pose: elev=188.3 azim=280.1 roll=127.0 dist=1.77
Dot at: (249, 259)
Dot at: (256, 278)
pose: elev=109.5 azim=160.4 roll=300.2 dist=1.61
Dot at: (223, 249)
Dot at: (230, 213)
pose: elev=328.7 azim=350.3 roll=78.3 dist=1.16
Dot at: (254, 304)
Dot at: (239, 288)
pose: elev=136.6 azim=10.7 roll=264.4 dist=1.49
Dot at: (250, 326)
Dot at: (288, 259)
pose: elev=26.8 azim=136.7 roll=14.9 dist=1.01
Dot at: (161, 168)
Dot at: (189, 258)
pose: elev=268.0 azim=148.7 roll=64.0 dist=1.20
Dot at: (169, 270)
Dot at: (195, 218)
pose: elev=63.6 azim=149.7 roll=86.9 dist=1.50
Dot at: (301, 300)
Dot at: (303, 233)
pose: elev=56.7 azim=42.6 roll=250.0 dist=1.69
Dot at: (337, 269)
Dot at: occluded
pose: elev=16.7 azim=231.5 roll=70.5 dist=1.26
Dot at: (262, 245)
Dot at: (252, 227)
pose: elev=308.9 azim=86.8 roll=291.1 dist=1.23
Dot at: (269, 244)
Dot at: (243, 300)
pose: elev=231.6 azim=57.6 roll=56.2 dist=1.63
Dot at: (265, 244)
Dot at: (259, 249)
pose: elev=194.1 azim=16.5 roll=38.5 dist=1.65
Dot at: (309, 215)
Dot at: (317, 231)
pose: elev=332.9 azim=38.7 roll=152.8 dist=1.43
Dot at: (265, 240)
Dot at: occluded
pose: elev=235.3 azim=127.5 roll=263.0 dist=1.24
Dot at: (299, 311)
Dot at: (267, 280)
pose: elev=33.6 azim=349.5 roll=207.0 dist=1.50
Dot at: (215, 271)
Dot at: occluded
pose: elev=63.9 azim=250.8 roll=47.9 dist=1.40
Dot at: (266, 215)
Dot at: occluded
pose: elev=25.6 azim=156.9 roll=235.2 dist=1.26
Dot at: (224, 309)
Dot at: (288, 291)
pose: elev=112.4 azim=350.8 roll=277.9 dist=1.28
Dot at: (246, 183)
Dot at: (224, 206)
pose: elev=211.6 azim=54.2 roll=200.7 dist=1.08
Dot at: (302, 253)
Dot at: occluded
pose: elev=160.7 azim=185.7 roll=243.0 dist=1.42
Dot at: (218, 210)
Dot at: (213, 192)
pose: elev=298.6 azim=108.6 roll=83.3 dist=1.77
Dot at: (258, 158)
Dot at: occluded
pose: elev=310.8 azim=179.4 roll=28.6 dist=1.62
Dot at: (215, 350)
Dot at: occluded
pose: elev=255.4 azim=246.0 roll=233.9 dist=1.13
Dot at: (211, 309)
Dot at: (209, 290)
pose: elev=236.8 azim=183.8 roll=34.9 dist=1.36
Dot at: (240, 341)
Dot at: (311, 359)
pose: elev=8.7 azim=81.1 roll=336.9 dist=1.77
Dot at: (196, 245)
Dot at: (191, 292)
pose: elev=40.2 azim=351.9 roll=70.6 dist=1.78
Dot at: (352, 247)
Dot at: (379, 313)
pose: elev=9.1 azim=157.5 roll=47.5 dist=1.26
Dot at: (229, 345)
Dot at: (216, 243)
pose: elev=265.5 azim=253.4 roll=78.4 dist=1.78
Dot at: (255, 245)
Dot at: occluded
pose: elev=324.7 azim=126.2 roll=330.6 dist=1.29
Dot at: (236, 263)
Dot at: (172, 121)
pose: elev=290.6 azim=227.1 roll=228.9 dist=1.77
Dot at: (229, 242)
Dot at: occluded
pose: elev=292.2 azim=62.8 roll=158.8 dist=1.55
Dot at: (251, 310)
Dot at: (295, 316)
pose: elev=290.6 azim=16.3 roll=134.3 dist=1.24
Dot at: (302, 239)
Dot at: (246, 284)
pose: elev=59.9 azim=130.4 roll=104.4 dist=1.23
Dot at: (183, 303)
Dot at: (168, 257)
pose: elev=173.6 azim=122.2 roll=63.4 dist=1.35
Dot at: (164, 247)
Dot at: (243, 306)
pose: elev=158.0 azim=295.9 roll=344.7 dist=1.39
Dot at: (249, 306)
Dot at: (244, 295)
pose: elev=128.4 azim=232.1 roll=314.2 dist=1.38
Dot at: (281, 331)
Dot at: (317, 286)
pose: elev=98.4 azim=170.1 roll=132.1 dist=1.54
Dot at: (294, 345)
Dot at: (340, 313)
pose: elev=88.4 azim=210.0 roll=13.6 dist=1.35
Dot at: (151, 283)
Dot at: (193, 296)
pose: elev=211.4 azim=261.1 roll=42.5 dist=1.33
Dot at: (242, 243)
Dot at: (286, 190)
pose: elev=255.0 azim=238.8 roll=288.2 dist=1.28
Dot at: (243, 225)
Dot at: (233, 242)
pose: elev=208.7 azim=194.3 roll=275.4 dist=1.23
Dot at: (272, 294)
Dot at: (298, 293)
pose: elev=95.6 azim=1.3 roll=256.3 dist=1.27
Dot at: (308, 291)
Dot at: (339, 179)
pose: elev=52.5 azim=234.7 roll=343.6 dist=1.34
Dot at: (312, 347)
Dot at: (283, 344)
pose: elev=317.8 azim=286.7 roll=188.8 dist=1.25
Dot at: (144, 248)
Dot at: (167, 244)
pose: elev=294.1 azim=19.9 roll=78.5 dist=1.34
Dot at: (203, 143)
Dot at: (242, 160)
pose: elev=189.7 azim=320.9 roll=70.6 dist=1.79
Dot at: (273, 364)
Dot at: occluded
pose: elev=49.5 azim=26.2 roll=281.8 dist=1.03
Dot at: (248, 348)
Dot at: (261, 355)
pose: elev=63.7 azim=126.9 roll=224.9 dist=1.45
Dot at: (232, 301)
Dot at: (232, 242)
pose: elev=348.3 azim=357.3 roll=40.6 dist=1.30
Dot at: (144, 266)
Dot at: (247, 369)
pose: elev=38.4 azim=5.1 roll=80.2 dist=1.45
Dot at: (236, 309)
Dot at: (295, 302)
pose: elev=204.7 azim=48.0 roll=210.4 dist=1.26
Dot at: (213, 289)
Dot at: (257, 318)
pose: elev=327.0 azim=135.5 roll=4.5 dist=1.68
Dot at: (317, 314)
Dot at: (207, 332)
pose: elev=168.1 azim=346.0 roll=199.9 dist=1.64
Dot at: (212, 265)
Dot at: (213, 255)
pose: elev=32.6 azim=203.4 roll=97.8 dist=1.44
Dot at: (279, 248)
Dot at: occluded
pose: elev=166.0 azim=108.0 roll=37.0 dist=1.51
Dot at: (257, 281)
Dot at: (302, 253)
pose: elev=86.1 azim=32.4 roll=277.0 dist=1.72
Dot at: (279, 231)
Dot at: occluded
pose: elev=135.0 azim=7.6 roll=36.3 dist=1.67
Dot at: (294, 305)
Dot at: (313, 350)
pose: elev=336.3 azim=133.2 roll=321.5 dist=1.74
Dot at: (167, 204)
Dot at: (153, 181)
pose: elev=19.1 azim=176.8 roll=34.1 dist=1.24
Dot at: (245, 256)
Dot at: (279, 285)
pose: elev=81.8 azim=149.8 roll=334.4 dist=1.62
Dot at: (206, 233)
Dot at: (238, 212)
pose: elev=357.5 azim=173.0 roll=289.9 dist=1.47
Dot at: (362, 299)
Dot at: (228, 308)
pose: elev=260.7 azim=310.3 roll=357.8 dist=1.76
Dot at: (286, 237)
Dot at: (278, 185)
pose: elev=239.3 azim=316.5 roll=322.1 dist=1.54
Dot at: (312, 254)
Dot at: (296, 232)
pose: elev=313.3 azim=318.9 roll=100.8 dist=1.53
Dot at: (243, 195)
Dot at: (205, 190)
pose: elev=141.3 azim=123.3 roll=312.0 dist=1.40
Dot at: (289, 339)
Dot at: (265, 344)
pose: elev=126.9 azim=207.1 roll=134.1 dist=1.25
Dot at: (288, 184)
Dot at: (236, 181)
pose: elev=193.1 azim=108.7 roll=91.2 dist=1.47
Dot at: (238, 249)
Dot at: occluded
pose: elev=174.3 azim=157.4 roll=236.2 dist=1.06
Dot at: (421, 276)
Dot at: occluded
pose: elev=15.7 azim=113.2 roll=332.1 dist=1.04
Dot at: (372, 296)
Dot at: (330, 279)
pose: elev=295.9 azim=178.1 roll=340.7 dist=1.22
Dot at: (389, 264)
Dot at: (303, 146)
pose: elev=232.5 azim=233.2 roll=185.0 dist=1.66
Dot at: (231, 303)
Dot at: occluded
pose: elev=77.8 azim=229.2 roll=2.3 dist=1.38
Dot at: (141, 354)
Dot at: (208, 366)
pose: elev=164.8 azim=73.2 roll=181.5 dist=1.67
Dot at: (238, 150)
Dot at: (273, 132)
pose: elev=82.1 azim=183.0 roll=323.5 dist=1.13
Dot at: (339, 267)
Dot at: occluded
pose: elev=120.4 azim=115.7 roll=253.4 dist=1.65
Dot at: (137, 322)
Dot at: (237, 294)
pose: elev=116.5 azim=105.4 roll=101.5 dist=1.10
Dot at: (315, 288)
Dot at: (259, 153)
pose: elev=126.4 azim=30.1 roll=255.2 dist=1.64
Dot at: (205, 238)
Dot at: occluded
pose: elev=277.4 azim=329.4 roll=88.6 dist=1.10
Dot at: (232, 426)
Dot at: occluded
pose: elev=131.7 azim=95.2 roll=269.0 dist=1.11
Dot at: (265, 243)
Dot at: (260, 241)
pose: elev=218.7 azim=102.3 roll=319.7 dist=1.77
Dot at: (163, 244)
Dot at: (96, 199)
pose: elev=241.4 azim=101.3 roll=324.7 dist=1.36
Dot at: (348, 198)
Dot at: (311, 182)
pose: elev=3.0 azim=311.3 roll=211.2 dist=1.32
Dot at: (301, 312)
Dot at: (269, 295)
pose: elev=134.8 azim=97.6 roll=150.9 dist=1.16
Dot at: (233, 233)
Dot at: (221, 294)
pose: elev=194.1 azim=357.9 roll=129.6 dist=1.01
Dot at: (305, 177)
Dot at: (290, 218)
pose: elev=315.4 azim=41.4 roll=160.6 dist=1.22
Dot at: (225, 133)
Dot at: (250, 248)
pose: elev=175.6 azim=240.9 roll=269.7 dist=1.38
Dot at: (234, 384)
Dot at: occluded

◆ ◆ ◆ ◆ ◆

■ Job
Give the lines of the items above, from the one containing "pose: elev=255.4 azim=246.0" through the one containing "Dot at: (193, 296)", inclusive, as a Markdown table with the columns "Row" and "Line". Leave out any blank lines.

■ The completed task
| Row | Line |
|---|---|
| 1 | pose: elev=255.4 azim=246.0 roll=233.9 dist=1.13 |
| 2 | Dot at: (211, 309) |
| 3 | Dot at: (209, 290) |
| 4 | pose: elev=236.8 azim=183.8 roll=34.9 dist=1.36 |
| 5 | Dot at: (240, 341) |
| 6 | Dot at: (311, 359) |
| 7 | pose: elev=8.7 azim=81.1 roll=336.9 dist=1.77 |
| 8 | Dot at: (196, 245) |
| 9 | Dot at: (191, 292) |
| 10 | pose: elev=40.2 azim=351.9 roll=70.6 dist=1.78 |
| 11 | Dot at: (352, 247) |
| 12 | Dot at: (379, 313) |
| 13 | pose: elev=9.1 azim=157.5 roll=47.5 dist=1.26 |
| 14 | Dot at: (229, 345) |
| 15 | Dot at: (216, 243) |
| 16 | pose: elev=265.5 azim=253.4 roll=78.4 dist=1.78 |
| 17 | Dot at: (255, 245) |
| 18 | Dot at: occluded |
| 19 | pose: elev=324.7 azim=126.2 roll=330.6 dist=1.29 |
| 20 | Dot at: (236, 263) |
| 21 | Dot at: (172, 121) |
| 22 | pose: elev=290.6 azim=227.1 roll=228.9 dist=1.77 |
| 23 | Dot at: (229, 242) |
| 24 | Dot at: occluded |
| 25 | pose: elev=292.2 azim=62.8 roll=158.8 dist=1.55 |
| 26 | Dot at: (251, 310) |
| 27 | Dot at: (295, 316) |
| 28 | pose: elev=290.6 azim=16.3 roll=134.3 dist=1.24 |
| 29 | Dot at: (302, 239) |
| 30 | Dot at: (246, 284) |
| 31 | pose: elev=59.9 azim=130.4 roll=104.4 dist=1.23 |
| 32 | Dot at: (183, 303) |
| 33 | Dot at: (168, 257) |
| 34 | pose: elev=173.6 azim=122.2 roll=63.4 dist=1.35 |
| 35 | Dot at: (164, 247) |
| 36 | Dot at: (243, 306) |
| 37 | pose: elev=158.0 azim=295.9 roll=344.7 dist=1.39 |
| 38 | Dot at: (249, 306) |
| 39 | Dot at: (244, 295) |
| 40 | pose: elev=128.4 azim=232.1 roll=314.2 dist=1.38 |
| 41 | Dot at: (281, 331) |
| 42 | Dot at: (317, 286) |
| 43 | pose: elev=98.4 azim=170.1 roll=132.1 dist=1.54 |
| 44 | Dot at: (294, 345) |
| 45 | Dot at: (340, 313) |
| 46 | pose: elev=88.4 azim=210.0 roll=13.6 dist=1.35 |
| 47 | Dot at: (151, 283) |
| 48 | Dot at: (193, 296) |